If you skip breakfast, you still might feel fine, full of energy, and raring to go, for the first few hours after you wake up. That counterfeit burst of energy comes from a mind and body revved from a good night's sleep. However this initial energy glow wears off for the breakfast skipper as the morning's demands stress a body already running on fumes. By afternoon, even if you eat a relatively good lunch in an effort to boost lagging energy levels, it's too late to acquire the daylong energy you would have had if you'd taken five minutes to eat breakfast.
Why is breakfast so important to long-term health? One reason is that it may be the most nutritious meal you eat. Today's typical breakfast is high in grains, fruit, and milk, making it a major contributor of vitamins, minerals, and fiber. The long-term consequences of these marginal nutrients include chronic fatigue, poor concentration, memory loss, depression, and other physical and mental problems.

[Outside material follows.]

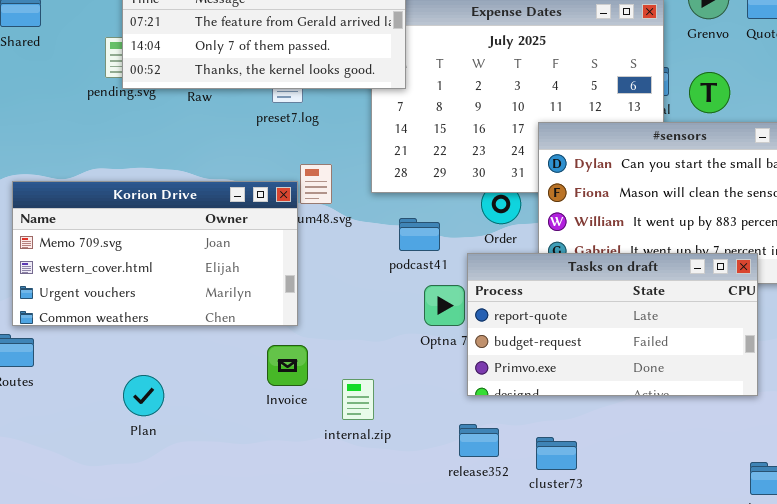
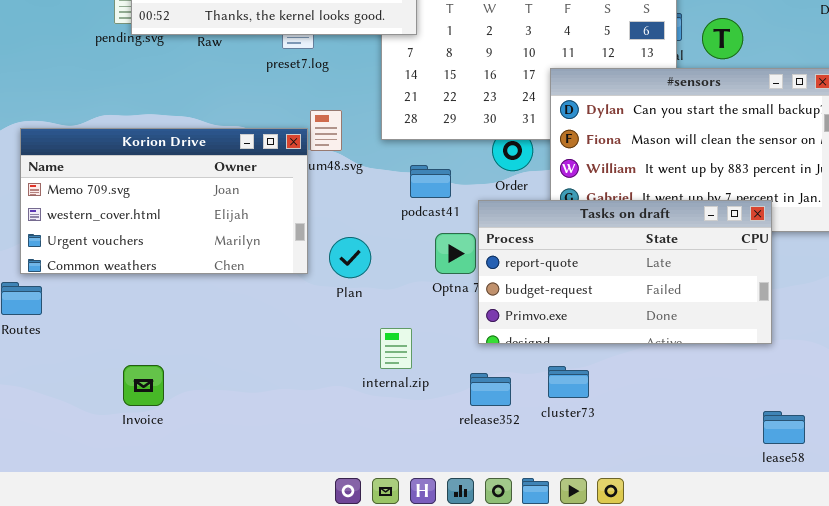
Invoice: [267,345,308,386] -> [123,365,164,406], moved
Plan: [123,375,164,416] -> [329,237,371,278], moved
internal.zip: [342,379,374,420] -> [380,328,412,369], moved
cluster73: [536,437,577,470] -> [548,366,589,398], moved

Breakfast also helps us stay trim, which reduces the risk for numerous diseases associate with poor health and fatigue, including heart disease, cancer, diabetes, and hypertension. The link between breakfast and a trim figure is threefold:
o Skipping meals slows metabolism, so woman who skip breakfast gain weight more readily on fewer calories than do women who eat frequently throughout the day, starting with breakfast.
o Ironically, women actually eat more, not less, when they skip breakfast.
o The brain releases greater amounts of a nerve chemical called neuropeptide when you skip breakfast, which unconsciously signals you to keep eating. The condition is called "night-eating syndrome": once you start to eat at midday, you don't stop, and you end up consuming more food and calories between noon and bedtime than do people who ate breakfast.
o Breakfast skippers are more prone to mindless eating; they snack throughout the day on less nutritious, high-fat or high-sugar, quick-fix snacks, like chips, candy, and other crispy or sweet snack foods. The overwhelming hunger that comes from the extended fast crushes willpower and leaves a woman so raveneous, which can be the leftover waffles on her kid's plate, the fried dumplings ordered at the Chinese restaurant, or the chocolate chips right out of the bag. These choices might satisfy immediate hunger, but they fuel fatigue in the long run.